━━ EXCERPTED DATA

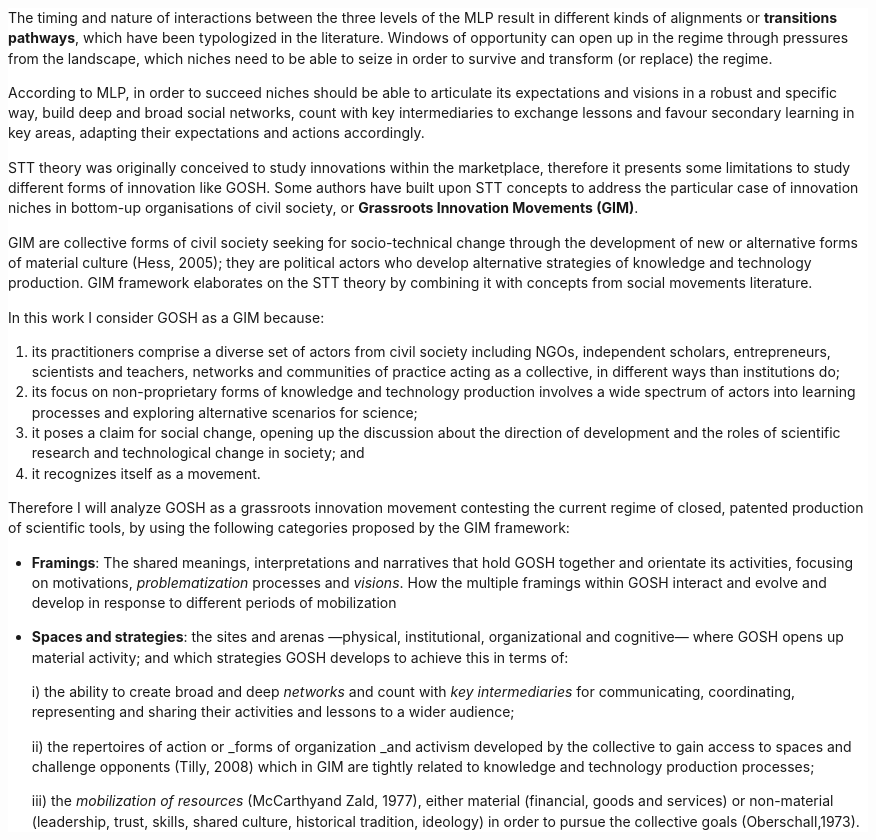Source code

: The timing and nature of interactions between the three levels of the MLP result in different kinds of alignments or **transitions pathways**, which have been typologized in the literature. Windows of opportunity can open up in the regime through pressures from the landscape, which niches need to be able to seize in order to survive and transform (or replace) the regime. 

According to MLP, in order to succeed niches should be able to articulate its expectations and visions in a robust and specific way, build deep and broad social networks, count with key intermediaries to exchange lessons and favour secondary learning in key areas, adapting their expectations and actions accordingly.

STT theory was originally conceived to study innovations within the marketplace, therefore it presents some limitations to study different forms of innovation like GOSH. Some authors have built upon STT concepts to address the particular case of innovation niches in bottom-up organisations of civil society, or **Grassroots Innovation Movements (GIM)**. 

GIM are collective forms of civil society seeking for socio-technical change through the development of new or alternative forms of material culture (Hess, 2005); they are political actors who develop alternative strategies of knowledge and technology production. GIM framework elaborates on the STT theory by combining it with concepts from social movements literature.

In this work I consider GOSH as a GIM because: 

1. its practitioners comprise a diverse set of actors from civil society including NGOs, independent scholars, entrepreneurs, scientists and teachers, networks and communities of practice acting as a collective, in different ways than institutions do; 
2. its focus on non-proprietary forms of knowledge and technology production involves a wide spectrum of actors into learning processes and exploring alternative scenarios for science; 
3. it poses a claim for social change, opening up the discussion about the direction of development and the roles of scientific research and technological change in society; and 
4. it recognizes itself as a movement.

Therefore I will analyze GOSH as a grassroots innovation movement contesting the current regime of closed, patented production of scientific tools, by using the following categories proposed by the GIM framework:

- **Framings**: The shared meanings, interpretations and narratives that hold GOSH together and orientate its activities, focusing on motivations, _problematization_ processes and _visions_. How the multiple framings within GOSH interact and evolve and develop in response to different periods of mobilization

- **Spaces and strategies**: the sites and arenas —physical, institutional, organizational and cognitive— where GOSH opens up material activity; and which strategies GOSH develops to achieve this in terms of:


    i) the ability to create broad and deep _networks_ and count with _key intermediaries_ for communicating, coordinating, representing and sharing their activities and lessons to a wider audience;


    ii) the repertoires of action or _forms of organization _and activism developed by the collective to gain access to spaces and challenge opponents (Tilly, 2008) which in GIM are tightly related to knowledge and technology production processes;


    iii) the _mobilization of resources_ (McCarthyand Zald, 1977), either material (financial, goods and services) or non-material (leadership, trust, skills, shared culture, historical tradition, ideology) in order to pursue the collective goals (Oberschall,1973).

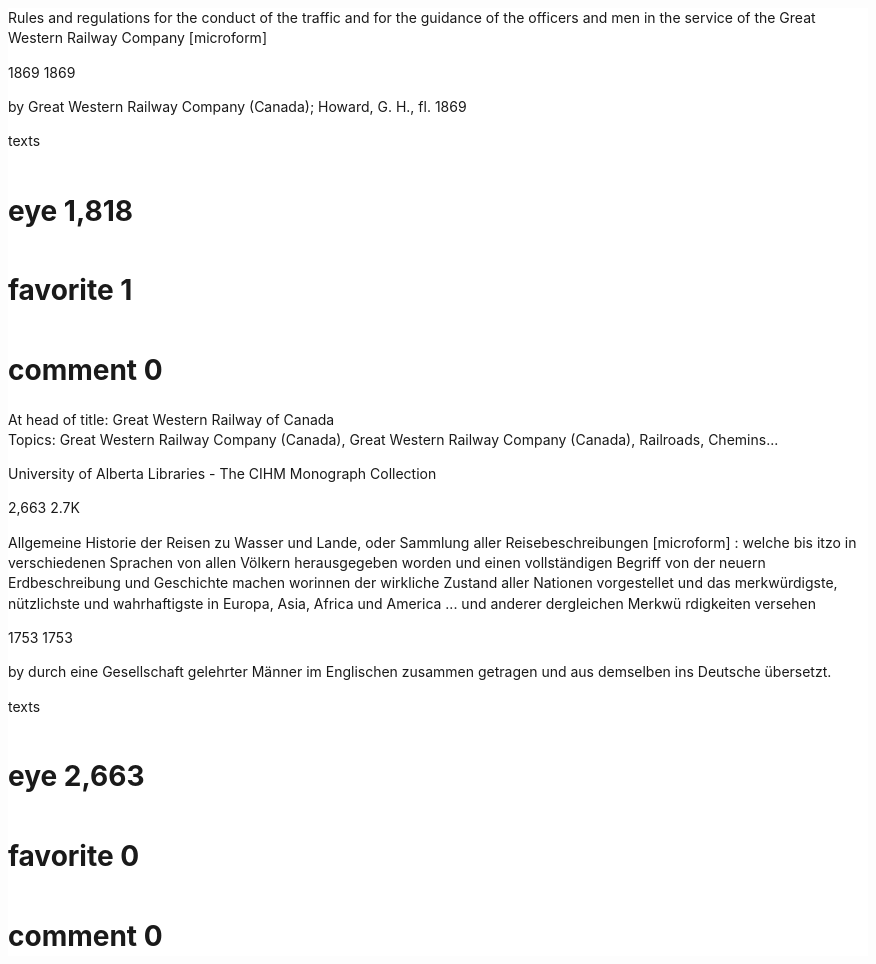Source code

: [](/details/cihm_33157 "Rules and regulations for the conduct of the traffic and for the guidance of the officers and men in the service of the Great Western Railway Company [microform]")

Rules and regulations for the conduct of the traffic and for the guidance of the officers and men in the service of the Great Western Railway Company \[microform\]

1869 1869

<span class="hidden-lists">by</span> <span class="byv" title="Great Western Railway Company (Canada); Howard, G. H., fl. 1869">Great Western Railway Company (Canada); Howard, G. H., fl. 1869</span>

<span class="iconochive-texts" aria-hidden="true"></span><span class="sr-only">texts</span>

<span class="iconochive-eye" aria-hidden="true"></span><span class="sr-only">eye</span> 1,818
=============================================================================================

<span class="iconochive-favorite" aria-hidden="true"></span><span class="sr-only">favorite</span> 1
===================================================================================================

<span class="iconochive-comment" aria-hidden="true"></span><span class="sr-only">comment</span> 0
=================================================================================================

At head of title: Great Western Railway of Canada  
Topics: Great Western Railway Company (Canada), Great Western Railway Company (Canada), Railroads, Chemins...  

<a href="/details/university_of_alberta_libraries_microfilm" class="stealth"></a>

University of Alberta Libraries - The CIHM Monograph Collection

2,663 2.7K

[](/details/cihm_33446 "Allgemeine Historie der Reisen zu Wasser und Lande, oder Sammlung aller Reisebeschreibungen [microform] : welche bis itzo in verschiedenen Sprachen von allen Völkern herausgegeben worden und einen vollständigen Begriff von der neuern Erdbeschreibung und Geschichte machen worinnen der wirkliche Zustand aller Nationen vorgestellet und das merkwürdigste, nützlichste und wahrhaftigste in Europa, Asia, Africa und America ... und anderer dergleichen Merkwü rdigkeiten versehen")

Allgemeine Historie der Reisen zu Wasser und Lande, oder Sammlung aller Reisebeschreibungen \[microform\] : welche bis itzo in verschiedenen Sprachen von allen Völkern herausgegeben worden und einen vollständigen Begriff von der neuern Erdbeschreibung und Geschichte machen worinnen der wirkliche Zustand aller Nationen vorgestellet und das merkwürdigste, nützlichste und wahrhaftigste in Europa, Asia, Africa und America ... und anderer dergleichen Merkwü rdigkeiten versehen

1753 1753

<span class="hidden-lists">by</span> <span class="byv" title="durch eine Gesellschaft gelehrter Männer im Englischen zusammen getragen und aus demselben ins Deutsche übersetzt.">durch eine Gesellschaft gelehrter Männer im Englischen zusammen getragen und aus demselben ins Deutsche übersetzt.</span>

<span class="iconochive-texts" aria-hidden="true"></span><span class="sr-only">texts</span>

<span class="iconochive-eye" aria-hidden="true"></span><span class="sr-only">eye</span> 2,663
=============================================================================================

<span class="iconochive-favorite" aria-hidden="true"></span><span class="sr-only">favorite</span> 0
===================================================================================================

<span class="iconochive-comment" aria-hidden="true"></span><span class="sr-only">comment</span> 0
=================================================================================================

━━━━

◆ TASK BRIEF:
Rewrite the material with "regime" replaced by "system" everywhere it appears, and change nothing else. Leave the pictures out of your answer.

◆ EXERCISE OUTPUT:
Source code

: The timing and nature of interactions between the three levels of the MLP result in different kinds of alignments or **transitions pathways**, which have been typologized in the literature. Windows of opportunity can open up in the system through pressures from the landscape, which niches need to be able to seize in order to survive and transform (or replace) the system. 

According to MLP, in order to succeed niches should be able to articulate its expectations and visions in a robust and specific way, build deep and broad social networks, count with key intermediaries to exchange lessons and favour secondary learning in key areas, adapting their expectations and actions accordingly.

STT theory was originally conceived to study innovations within the marketplace, therefore it presents some limitations to study different forms of innovation like GOSH. Some authors have built upon STT concepts to address the particular case of innovation niches in bottom-up organisations of civil society, or **Grassroots Innovation Movements (GIM)**. 

GIM are collective forms of civil society seeking for socio-technical change through the development of new or alternative forms of material culture (Hess, 2005); they are political actors who develop alternative strategies of knowledge and technology production. GIM framework elaborates on the STT theory by combining it with concepts from social movements literature.

In this work I consider GOSH as a GIM because: 

1. its practitioners comprise a diverse set of actors from civil society including NGOs, independent scholars, entrepreneurs, scientists and teachers, networks and communities of practice acting as a collective, in different ways than institutions do; 
2. its focus on non-proprietary forms of knowledge and technology production involves a wide spectrum of actors into learning processes and exploring alternative scenarios for science; 
3. it poses a claim for social change, opening up the discussion about the direction of development and the roles of scientific research and technological change in society; and 
4. it recognizes itself as a movement.

Therefore I will analyze GOSH as a grassroots innovation movement contesting the current system of closed, patented production of scientific tools, by using the following categories proposed by the GIM framework:

- **Framings**: The shared meanings, interpretations and narratives that hold GOSH together and orientate its activities, focusing on motivations, _problematization_ processes and _visions_. How the multiple framings within GOSH interact and evolve and develop in response to different periods of mobilization

- **Spaces and strategies**: the sites and arenas —physical, institutional, organizational and cognitive— where GOSH opens up material activity; and which strategies GOSH develops to achieve this in terms of:


    i) the ability to create broad and deep _networks_ and count with _key intermediaries_ for communicating, coordinating, representing and sharing their activities and lessons to a wider audience;


    ii) the repertoires of action or _forms of organization _and activism developed by the collective to gain access to spaces and challenge opponents (Tilly, 2008) which in GIM are tightly related to knowledge and technology production processes;


    iii) the _mobilization of resources_ (McCarthyand Zald, 1977), either material (financial, goods and services) or non-material (leadership, trust, skills, shared culture, historical tradition, ideology) in order to pursue the collective goals (Oberschall,1973).

Source code

: [](/details/cihm_33157 "Rules and regulations for the conduct of the traffic and for the guidance of the officers and men in the service of the Great Western Railway Company [microform]")

Rules and regulations for the conduct of the traffic and for the guidance of the officers and men in the service of the Great Western Railway Company \[microform\]

1869 1869

<span class="hidden-lists">by</span> <span class="byv" title="Great Western Railway Company (Canada); Howard, G. H., fl. 1869">Great Western Railway Company (Canada); Howard, G. H., fl. 1869</span>

<span class="iconochive-texts" aria-hidden="true"></span><span class="sr-only">texts</span>

<span class="iconochive-eye" aria-hidden="true"></span><span class="sr-only">eye</span> 1,818
=============================================================================================

<span class="iconochive-favorite" aria-hidden="true"></span><span class="sr-only">favorite</span> 1
===================================================================================================

<span class="iconochive-comment" aria-hidden="true"></span><span class="sr-only">comment</span> 0
=================================================================================================

At head of title: Great Western Railway of Canada  
Topics: Great Western Railway Company (Canada), Great Western Railway Company (Canada), Railroads, Chemins...  

<a href="/details/university_of_alberta_libraries_microfilm" class="stealth"></a>

University of Alberta Libraries - The CIHM Monograph Collection

2,663 2.7K

[](/details/cihm_33446 "Allgemeine Historie der Reisen zu Wasser und Lande, oder Sammlung aller Reisebeschreibungen [microform] : welche bis itzo in verschiedenen Sprachen von allen Völkern herausgegeben worden und einen vollständigen Begriff von der neuern Erdbeschreibung und Geschichte machen worinnen der wirkliche Zustand aller Nationen vorgestellet und das merkwürdigste, nützlichste und wahrhaftigste in Europa, Asia, Africa und America ... und anderer dergleichen Merkwü rdigkeiten versehen")

Allgemeine Historie der Reisen zu Wasser und Lande, oder Sammlung aller Reisebeschreibungen \[microform\] : welche bis itzo in verschiedenen Sprachen von allen Völkern herausgegeben worden und einen vollständigen Begriff von der neuern Erdbeschreibung und Geschichte machen worinnen der wirkliche Zustand aller Nationen vorgestellet und das merkwürdigste, nützlichste und wahrhaftigste in Europa, Asia, Africa und America ... und anderer dergleichen Merkwü rdigkeiten versehen

1753 1753

<span class="hidden-lists">by</span> <span class="byv" title="durch eine Gesellschaft gelehrter Männer im Englischen zusammen getragen und aus demselben ins Deutsche übersetzt.">durch eine Gesellschaft gelehrter Männer im Englischen zusammen getragen und aus demselben ins Deutsche übersetzt.</span>

<span class="iconochive-texts" aria-hidden="true"></span><span class="sr-only">texts</span>

<span class="iconochive-eye" aria-hidden="true"></span><span class="sr-only">eye</span> 2,663
=============================================================================================

<span class="iconochive-favorite" aria-hidden="true"></span><span class="sr-only">favorite</span> 0
===================================================================================================

<span class="iconochive-comment" aria-hidden="true"></span><span class="sr-only">comment</span> 0
=================================================================================================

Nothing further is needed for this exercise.